ETA: I've changed WeakActionAndToken to store a weak reference to the token too (changed Token property to WeakToken) and I also changed all my delegates to be public and now the memory leak has gone away. I'll send over my modifications and you can decide if you want to incorporate them. It might be a good idea to make it optional to make the token a weak reference as this actually broke some of my other code as it happened to be the only thing holding a hard reference to that particular object.

Coordinator
Jul 16, 2012 at 3:26 PM

That is a very good point you make about the token. I usually think of tokens as simple values but indeed it could be an object. I will update the code like your propose. Out of curiosity, how do you handle the case where the token is not alive anymore?

Regarding the SL private methods, it is correct that I am still using the old leaky implementation in that case. I will write documentation about this case. Unfortunately, the non-leaky way is impossible for private methods in SL due to security restrictions in the reflection API. As far as I can say after consulting many people who are much more clever than me (wink to Bart de Smaet amongst others), there is no other way to do that.

Thanks!

Laurent

Jul 16, 2012 at 4:43 PM

Fair point about the private methods in SL, I didn't know this was the case so it would be great to make this a prominently documented "feature". That or possibly raise an exception when a private method is used in SL?

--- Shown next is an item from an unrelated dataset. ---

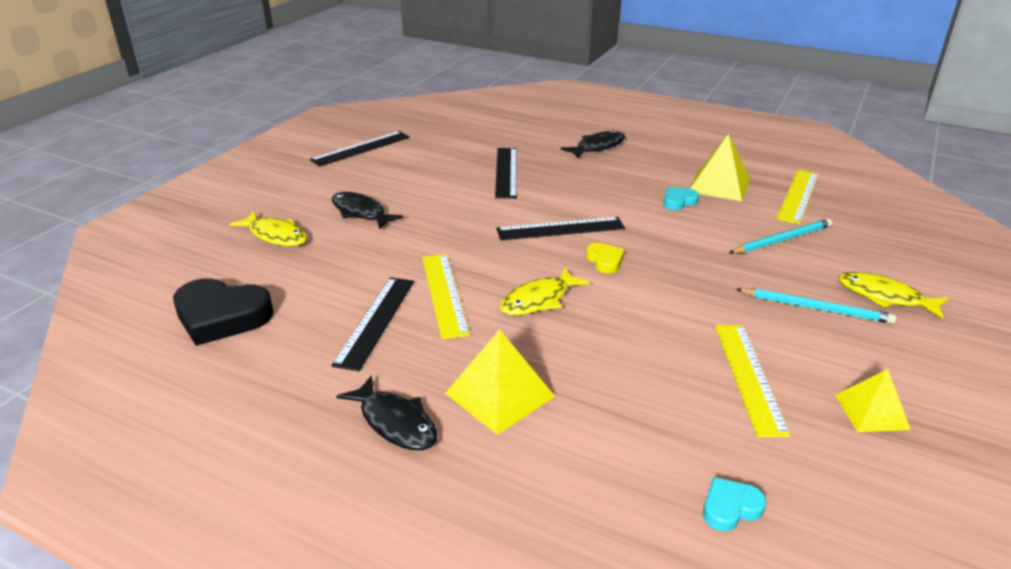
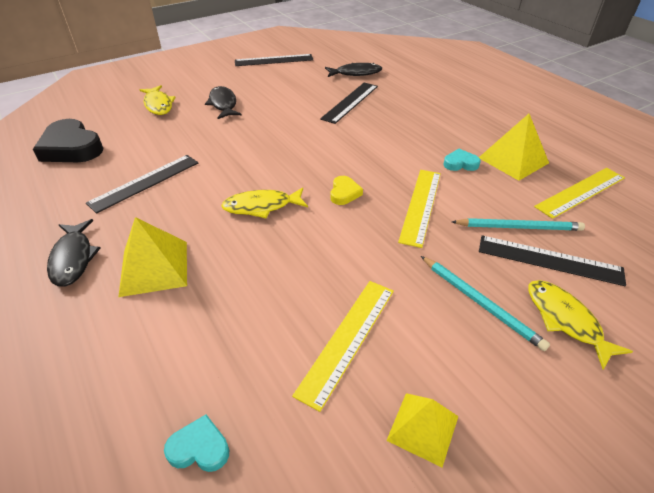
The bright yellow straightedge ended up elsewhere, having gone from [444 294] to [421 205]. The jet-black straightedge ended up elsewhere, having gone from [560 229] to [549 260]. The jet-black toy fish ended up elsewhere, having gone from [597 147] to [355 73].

I am using heavy objects as my tokens as it happens to suit my needs (it's the root object of a given instance of a "form" in my app) and I've been trying to avoid refactoring all the calling code to get around this. All I did to make it work was replace Token in WeakActionAndToken with a WeakReference called WeakToken and everywhere where it's accessed just did the check (item.WeakToken != null && item.WeakToken.Target != null). I appreciate that I've brough this on myself to some degree as my token would keep the weak delegate reference alive too. Use a weak reference is no problem in this instance as long as you make sure you don't rely on the Messenger to keep your object alive.

 

Nov 7, 2013 at 2:23 AM
Hi,

I've created an attached property for a Window that registers to receive a message and then closes the relevant window when it gets that message. This is done by registering a lambda expression as the callback in the static functions. In an older version (4.1.27.0) it caused the issue https://mvvmlight.codeplex.com/workitem/7579. I updated to the latest version (4.2.30.0) and now the message is never received because the Action is only referenced by the messaging library which holds it in a weak reference.

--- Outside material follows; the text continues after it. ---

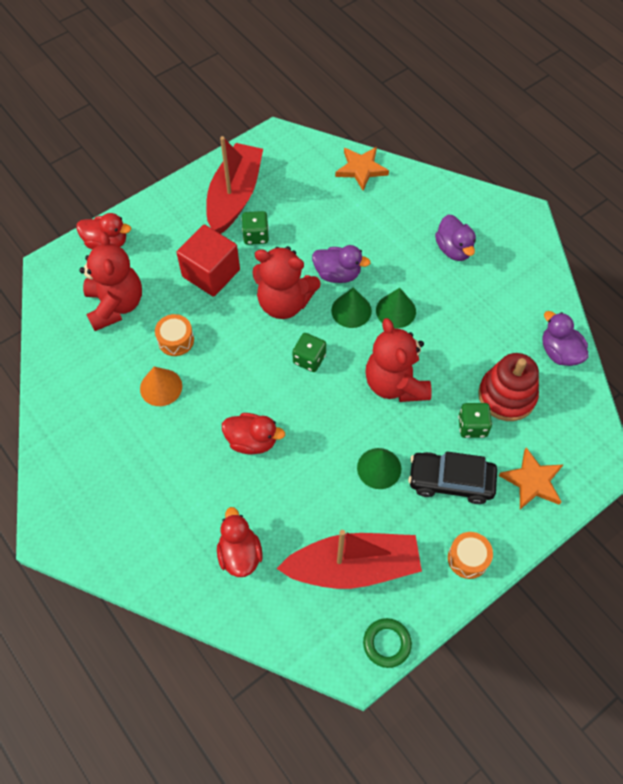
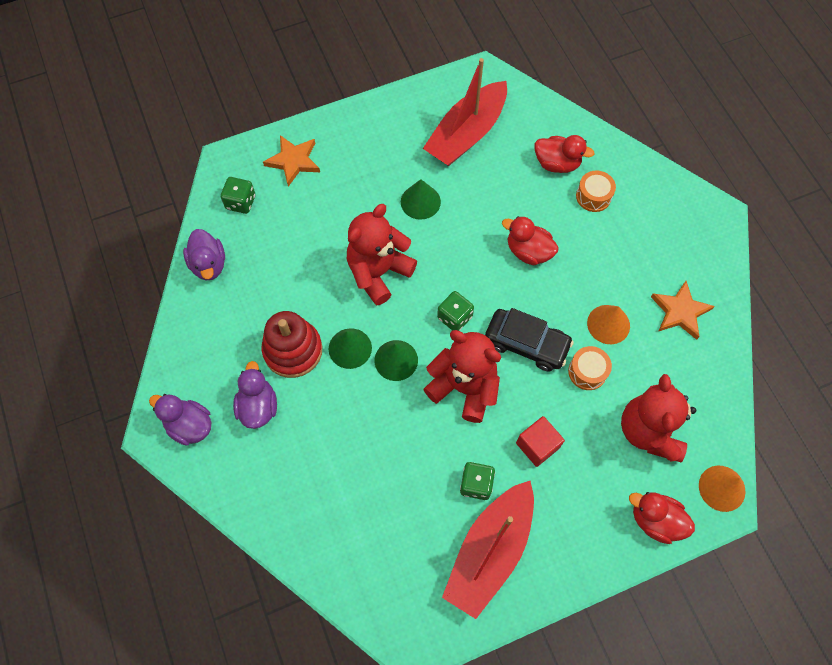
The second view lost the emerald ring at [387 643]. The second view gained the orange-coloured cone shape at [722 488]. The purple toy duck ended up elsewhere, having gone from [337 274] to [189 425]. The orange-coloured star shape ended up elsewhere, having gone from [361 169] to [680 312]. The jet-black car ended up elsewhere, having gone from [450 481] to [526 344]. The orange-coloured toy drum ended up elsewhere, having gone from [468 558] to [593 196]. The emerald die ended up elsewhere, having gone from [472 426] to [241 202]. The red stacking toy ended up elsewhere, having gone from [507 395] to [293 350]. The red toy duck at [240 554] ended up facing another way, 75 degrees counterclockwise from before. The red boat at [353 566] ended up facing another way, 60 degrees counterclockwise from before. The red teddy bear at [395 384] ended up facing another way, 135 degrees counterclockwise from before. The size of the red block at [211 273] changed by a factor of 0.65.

To demonstrate I reproduced the issue in a simple unit test:
using System;
using Microsoft.VisualStudio.TestTools.UnitTesting;
using GalaSoft.MvvmLight.Messaging;

namespace KiMe.Accounts.Testing
{
    class TestMessage
    {
    }

    class TestResult
    {
        public bool Called;

        public void Callback()
        {
            Called = true;
        }
    }

    [TestClass]
    public class MvvmLightTests
    {
        [TestMethod]
        public void MessengerWeakReferenceIssue()
        {
            var myReference = new TestResult();
            Register(myReference);

            GC.Collect();

            Messenger.Default.Send(new TestMessage());

            Assert.IsTrue(myReference.Called);
        }

        private static void Register(TestResult reference)
        {
            Messenger.Default.Register<TestMessage>(reference, (msg) => reference.Callback());
        }
    }
}
Reading this topic I guess that's the designed behaviour, but it's not particularly obvious in this use-case so I thought it might be worth mentioning.

Cheers,

Matt.
Nov 28, 2013 at 12:02 AM
Has this fix been included in the latest release?